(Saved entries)
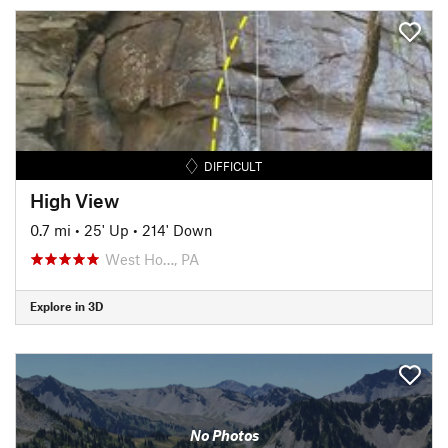
DIFFICULT
High View
0.7 mi
•
25' Up
•
214' Down
West Ho…, PA
Explore in 3D
No Photos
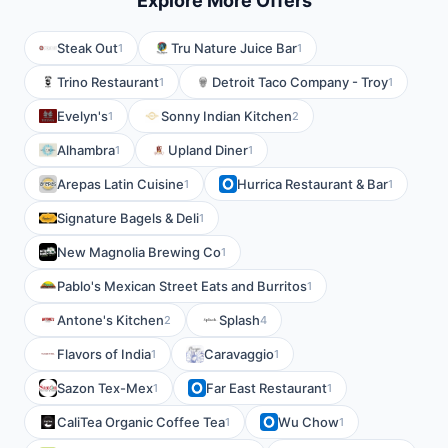
Explore More Offers
Steak Out
Tru Nature Juice Bar
1
1
Trino Restaurant
Detroit Taco Company - Troy
1
1
Evelyn's
Sonny Indian Kitchen
1
2
Alhambra
Upland Diner
1
1
Arepas Latin Cuisine
Hurrica Restaurant & Bar
1
1
Signature Bagels & Deli
1
New Magnolia Brewing Co
1
Pablo's Mexican Street Eats and Burritos
1
Antone's Kitchen
Splash
2
4
Flavors of India
Caravaggio
1
1
Sazon Tex-Mex
Far East Restaurant
1
1
CaliTea Organic Coffee Tea
Wu Chow
1
1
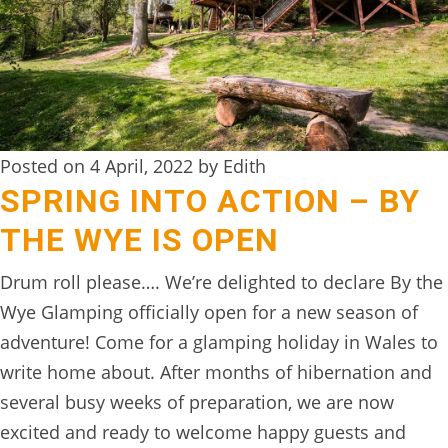
DIGITAL
DETOX
WILDLING
ACTIVITIES
Posted on 4 April, 2022 by Edith
WOODLAND
SPRING INTO ACTION – BY
WELLNESS
THE WYE IS OPEN
HAMPERS
Drum roll please…. We’re delighted to declare By the
SEE
Wye Glamping officially open for a new season of
&
adventure! Come for a glamping holiday in Wales to
DO
write home about. After months of hibernation and
↓
several busy weeks of preparation, we are now
excited and ready to welcome happy guests and
THE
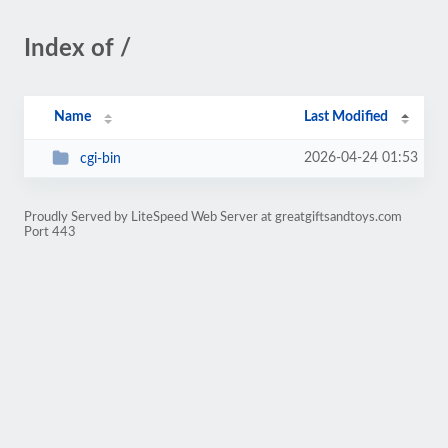
Index of /
Name
Last Modified
2026-04-24 01:53
cgi-bin
Proudly Served by LiteSpeed Web Server at greatgiftsandtoys.com
Port 443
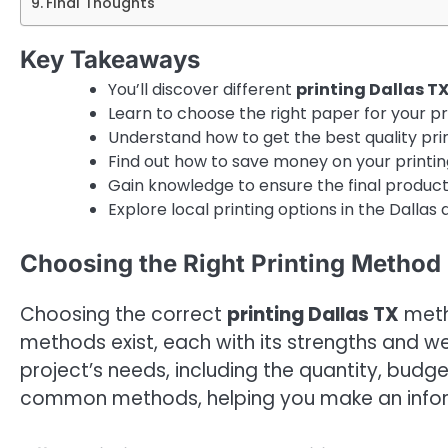
Final Thoughts
Key Takeaways
You’ll discover different
printing Dallas T
Learn to choose the right paper for your pr
Understand how to get the best quality prin
Find out how to save money on your printin
Gain knowledge to ensure the final produc
Explore local printing options in the Dallas 
Choosing the Right Printing Method 
Choosing the correct
printing Dallas TX
metho
methods exist, each with its strengths and 
project’s needs, including the quantity, budge
common methods, helping you make an informe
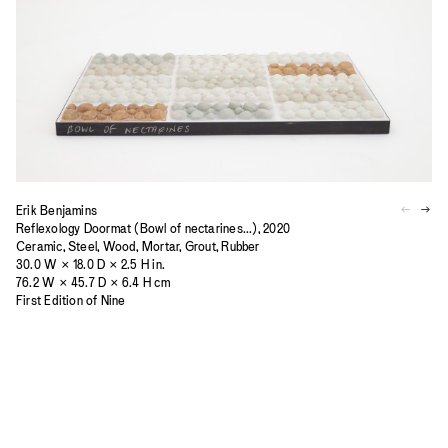
Erik Benjamins
Reflexology Doormat (Bowl of nectarines...), 2020
Ceramic, Steel, Wood, Mortar, Grout, Rubber
30.0 W × 18.0 D × 2.5 H in.
76.2 W × 45.7 D × 6.4 H cm
First Edition of Nine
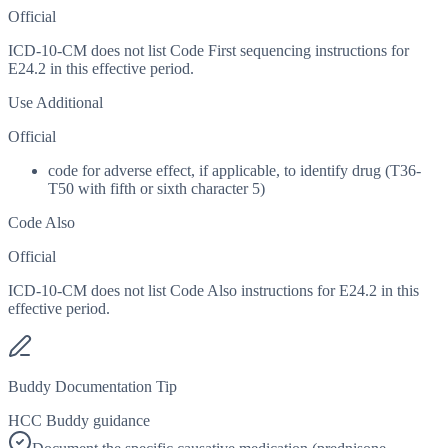
Official
ICD-10-CM does not list Code First sequencing instructions for
E24.2 in this effective period.
Use Additional
Official
code for adverse effect, if applicable, to identify drug (T36-
T50 with fifth or sixth character 5)
Code Also
Official
ICD-10-CM does not list Code Also instructions for E24.2 in this
effective period.
Buddy Documentation Tip
HCC Buddy guidance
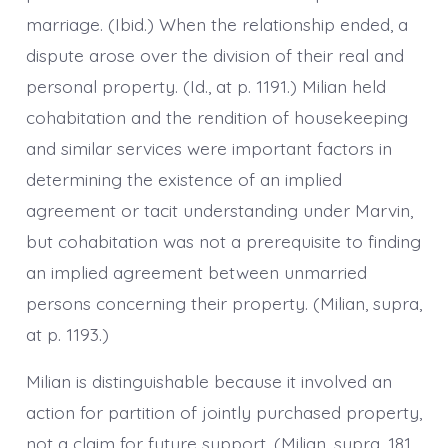
marriage. (Ibid.) When the relationship ended, a
dispute arose over the division of their real and
personal property. (Id., at p. 1191.) Milian held
cohabitation and the rendition of housekeeping
and similar services were important factors in
determining the existence of an implied
agreement or tacit understanding under Marvin,
but cohabitation was not a prerequisite to finding
an implied agreement between unmarried
persons concerning their property. (Milian, supra,
at p. 1193.)
Milian is distinguishable because it involved an
action for partition of jointly purchased property,
not a claim for future support. (Milian, supra, 181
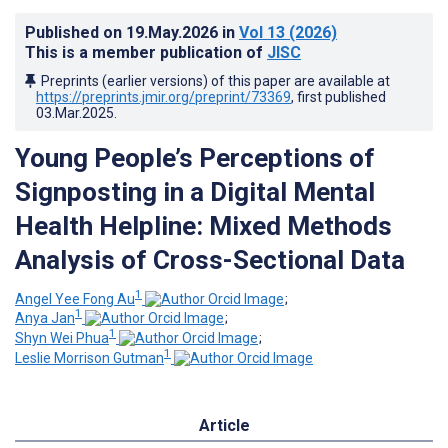
Published on
19.May.2026
in
Vol 13
(2026)
This is a member publication of
JISC
Preprints (earlier versions) of this paper are available at
https://preprints.jmir.org/preprint/73369
, first published
03.Mar.2025
.
Young People’s Perceptions of
Signposting in a Digital Mental
Health Helpline: Mixed Methods
Analysis of Cross-Sectional Data
1
Angel Yee Fong Au
;
1
Anya Jan
;
1
Shyn Wei Phua
;
1
Leslie Morrison Gutman
Article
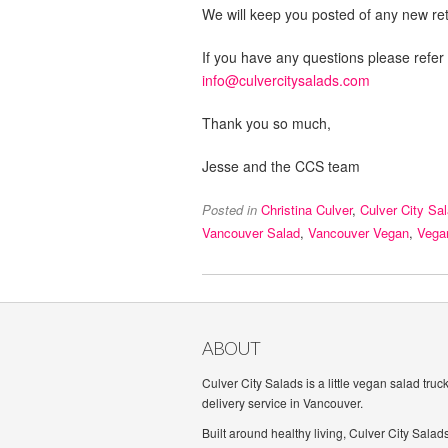
We will keep you posted of any new reta
If you have any questions please refer
info@culvercitysalads.com
Thank you so much,
Jesse and the CCS team
Posted in
Christina Culver
,
Culver City Sa
Vancouver Salad
,
Vancouver Vegan
,
Vega
ABOUT
Culver City Salads is a little vegan salad truc
delivery service in Vancouver.
Built around healthy living, Culver City Salad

=== Assignment ===
Rewrite the lines of all the items above, replacing "Restaurant" with "Eatery" and keeping everything else the same. Leave the pictures out of your answer.

=== Finished task ===
DIFFICULT
High View
0.7 mi
•
25' Up
•
214' Down
West Ho…, PA
Explore in 3D
No Photos
Explore More Offers
Steak Out
Tru Nature Juice Bar
1
1
Trino Eatery
Detroit Taco Company - Troy
1
1
Evelyn's
Sonny Indian Kitchen
1
2
Alhambra
Upland Diner
1
1
Arepas Latin Cuisine
Hurrica Eatery & Bar
1
1
Signature Bagels & Deli
1
New Magnolia Brewing Co
1
Pablo's Mexican Street Eats and Burritos
1
Antone's Kitchen
Splash
2
4
Flavors of India
Caravaggio
1
1
Sazon Tex-Mex
Far East Eatery
1
1
CaliTea Organic Coffee Tea
Wu Chow
1
1
DIGITAL
DETOX
WILDLING
ACTIVITIES
Posted on 4 April, 2022 by Edith
WOODLAND
SPRING INTO ACTION – BY
WELLNESS
THE WYE IS OPEN
HAMPERS
Drum roll please…. We’re delighted to declare By the
SEE
Wye Glamping officially open for a new season of
&
adventure! Come for a glamping holiday in Wales to
DO
write home about. After months of hibernation and
↓
several busy weeks of preparation, we are now
excited and ready to welcome happy guests and
THE
Index of /
Name
Last Modified
2026-04-24 01:53
cgi-bin
Proudly Served by LiteSpeed Web Server at greatgiftsandtoys.com
Port 443
Final Thoughts
Key Takeaways
You’ll discover different
printing Dallas T
Learn to choose the right paper for your pr
Understand how to get the best quality prin
Find out how to save money on your printin
Gain knowledge to ensure the final produc
Explore local printing options in the Dallas 
Choosing the Right Printing Method 
Choosing the correct
printing Dallas TX
metho
methods exist, each with its strengths and 
project’s needs, including the quantity, budge
common methods, helping you make an informe
Erik Benjamins
Reflexology Doormat (Bowl of nectarines...), 2020
Ceramic, Steel, Wood, Mortar, Grout, Rubber
30.0 W × 18.0 D × 2.5 H in.
76.2 W × 45.7 D × 6.4 H cm
First Edition of Nine
Official
ICD-10-CM does not list Code First sequencing instructions for
E24.2 in this effective period.
Use Additional
Official
code for adverse effect, if applicable, to identify drug (T36-
T50 with fifth or sixth character 5)
Code Also
Official
ICD-10-CM does not list Code Also instructions for E24.2 in this
effective period.
Buddy Documentation Tip
HCC Buddy guidance
marriage. (Ibid.) When the relationship ended, a
dispute arose over the division of their real and
personal property. (Id., at p. 1191.) Milian held
cohabitation and the rendition of housekeeping
and similar services were important factors in
determining the existence of an implied
agreement or tacit understanding under Marvin,
but cohabitation was not a prerequisite to finding
an implied agreement between unmarried
persons concerning their property. (Milian, supra,
at p. 1193.)
Milian is distinguishable because it involved an
action for partition of jointly purchased property,
not a claim for future support. (Milian, supra, 181
Published on
19.May.2026
in
Vol 13
(2026)
This is a member publication of
JISC
Preprints (earlier versions) of this paper are available at
https://preprints.jmir.org/preprint/73369
, first published
03.Mar.2025
.
Young People’s Perceptions of
Signposting in a Digital Mental
Health Helpline: Mixed Methods
Analysis of Cross-Sectional Data
1
Angel Yee Fong Au
;
1
Anya Jan
;
1
Shyn Wei Phua
;
1
Leslie Morrison Gutman
Article
We will keep you posted of any new reta
If you have any questions please refer
info@culvercitysalads.com
Thank you so much,
Jesse and the CCS team
Posted in
Christina Culver
,
Culver City Sa
Vancouver Salad
,
Vancouver Vegan
,
Vega
ABOUT
Culver City Salads is a little vegan salad truc
delivery service in Vancouver.
Built around healthy living, Culver City Salad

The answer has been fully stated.